Alex Rider is rushing through the tall, long grass. That man on the quad bike with the flame thrower would be back any minute. Suddenly a cloud of flame burst through the… “Will!” my mum calls across the camper, “Time to get up!”
We are in Busselton. The North of the South of the West…ish. We’re near Cape Naturaliste, where we had a tour of the lighthouse. We learned about the Lead crystal lens. BloggiE said it must be equal to 1000 Eveready Dolphin torches.
One day we travelled to Canal Rocks, which are a bunch of big rocks on the coast. They are amazing. They are made of granite. Canal rocks had an opening where the waves came in. I called it “Cyclops Gate”. The waves looked like they were going to crash but then they spilled out without crashing.
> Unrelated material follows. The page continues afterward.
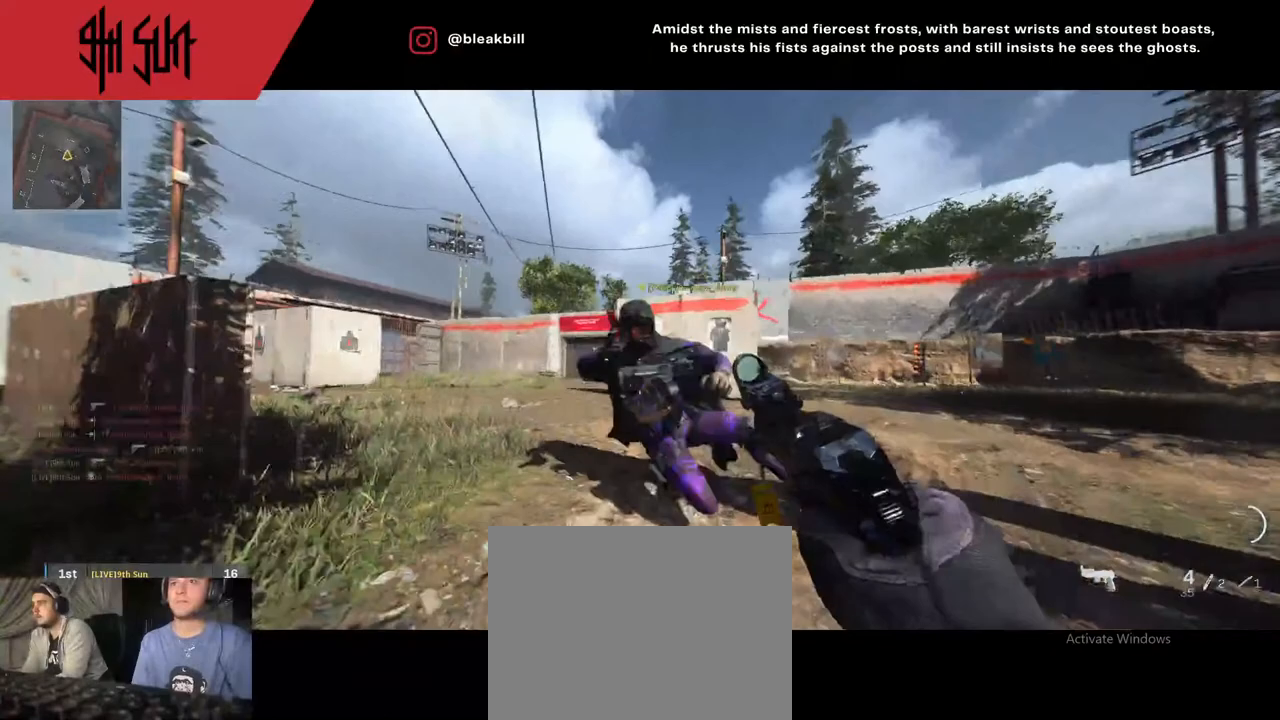
{"buttons": ["TRIANGLE", "L3"], "left_stick": "up", "right_stick": "left", "events": [[17, "left_stick", "up-right"], [183, "right_stick", "center"], [250, "R2", "down"], [250, "right_stick", "left"], [317, "R2", "up"], [317, "left_stick", "up"], [317, "right_stick", "right"], [450, "right_stick", "left"], [483, "L3", "down"], [483, "TRIANGLE", "down"]]}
We went to a maze. The maze had one of those corny marketing names. It was called Amaze’n. We did the hedge maze in teams. Dad & BloggiE made it out first while Mum & I were still puzzling over which way to go. After, we played quoits, and did more puzzling but smaller mazes. One was the turn left maze, and in one you had to follow the sequence of red, white & black.
(Mum’s note: We met the maze grower, who said the maze was planted in 1994 and based on the Hampstead Heath Hedge Maze in UK.)
We did part of the Cape to Cape walk between Yallingup and Canal Rocks. On the walk, there was a dead whale washed up on the rocks. It was really really stinky.
‘Twas bucketing down when we went to a winery, Vasse Felix, where Dad & Mum tasted wine, while El & I did school work on the table. Dad was uber excited. Dad even quoted that he could taste the “rich, apricot overtones” in the wine.
We also ventured to Ngilgi Caves. There were 3 paths and we took the longest one first. On the way, a lady in the cave told us all about all the crystals. There was one path called “The Kiddy Crawl”, where they had made a slide-y-ish thingymabob you could go down. The final path, was a short walk down to an amphitheatre where you could lie down and look up at the stalactites and they would look like missiles about to blow you up.
At the end of our Cape to Cape Adventure, we went to the most South West corner of Australia. We pulled our raincoats on and went to look at the lighthouse and the ocean. Cape Leeuwin, as it was called, is where the Indian and the Southern Oceans meet. It’s a billowing gale with rain pelting our eyes like tears.
It makes me feel like Alex Rider standing on the ledge of a cliff about to jump into the stormy sea below. I think I’ll go back to reading my book now.